Vaccine-Induced Mucosal T-Cell Immunity to Respiratory Viruses in Dirty Mice

Abstract: Respiratory infections have been among the top three leading causes of global deaths for decades. Their

importance is reinforced by the emergence of novel highly transmissible respiratory pathogens, as witnessed in the current SARS-CoV-2 and past influenza pandemics. Current influenza and SARS-CoV-2 vaccines are focused on eliciting

antibodies to highly mutable viral surface proteins, and frequent vaccine reformulations are needed to match the antigenicity

of constantly evolving viral strains or variants that evade vaccine-elicited antibodies. Therefore, elicitation of lung tissue-

resident memory T cells (TRMs), which recognize epitopes that are conserved across viral variants is critical to elicit broad anti-viral immunity. We have developed combination adjuvant-based subunit mucosal vaccine formulations that elicit exceptionally strong and functionally diverse lung/airway CD8 and CD4 TRMs and provide effective and broad

protection against influenza A virus (IAV) and SARS-CoV-2 in specific-pathogen-free (SPF) mice. However, a central question is whether vaccine efficacy studies in SPF mice are translatable to humans, who are exposed to diverse microbial species. In recent years, Dirty mice (SPF mice cohoused with pet store mice), have been used to model human

immune responses. Significantly, TRM numbers are greatly increased in Dirty mice, but the underlying mechanisms are unknown. We have exciting preliminary data that the lungs and spleen of Dirty mice have markedly elevated number of Granzyme BHI/CD44HI CD8 T cells with transcriptional attributes (T-betLO/EOMESLO/TCF-1LO) reminiscent of precursor

TRMs, which are poised for a TRM cell fate. The overarching goal is to exploit the high resolution of our combination adjuvant-based vaccine approach and the Dirty mouse model to elucidate the effects of diverse microbial exposure on the

development of pre-TRMs and their subsequent differentiation into TRMs that protect against respiratory viruses. Specific

Aim 1 will test the hypothesis that diverse microbial exposure influences the development and protective functions of lung TRMs against IAV and SARS-CoV-2. Here, we will compare the development and transcriptional programming of lung TRMs induced by two combination adjuvant vaccine formulations and protective immunity to IAV and SARS-CoV-2 in SPF and

Dirty mice. Specific Aim 2 will test the hypothesis that diverse microbial exposure promotes the conditioning of

circulating/lymphoid pre-TRMs, leading to enhanced differentiation of TRMs in lungs of vaccinated Dirty mice. Here, in Dirty and SPF mice, we will incisively dissect whether diverse microbial exposure enhances the pre-conditioning of naïve CD8 or CD4 T cells prior to vaccination and/or antigen-activated effector T cells during vaccination, to a TRM cell fate.

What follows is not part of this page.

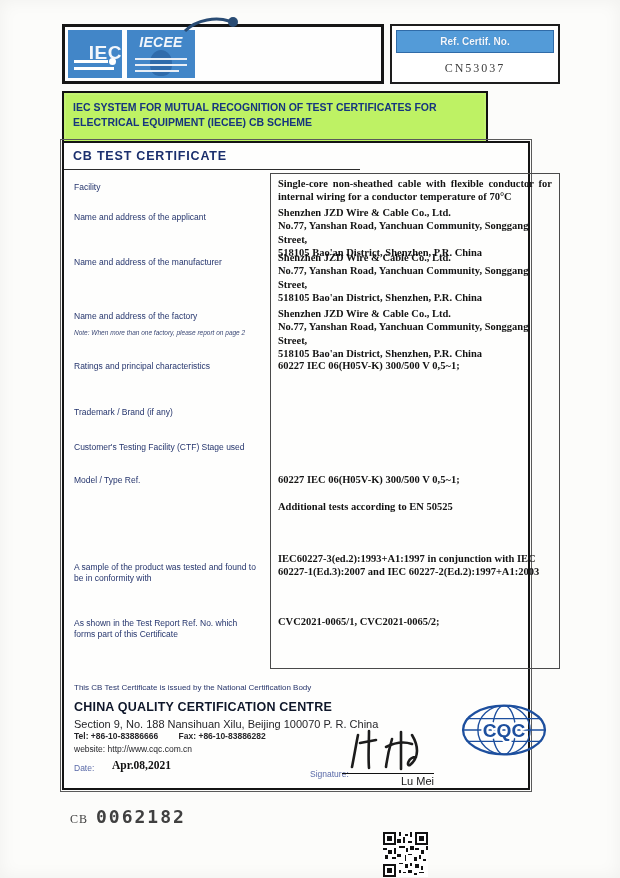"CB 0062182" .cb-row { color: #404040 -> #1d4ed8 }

Impact:. Proposed studies will leverage microbial exposure to improve the rigor of mouse models to predict human immune response to vaccines, and provide mechanistic insights into the development of TRMs in the lung under conditions

of diverse microbial exposure. Hence, this exploratory ‘high pay off’ R21 application blends significance and innovation to lay the conceptual framework for further mechanistic investigations that will pave the way for the development of a

biologically relevant and translatable pre-clinical animal model to learn how we can leverage microbiota to enhance vaccine- induced T-cell immunity to IAV and SARS-CoV-2, which are human respiratory viruses of public health importance.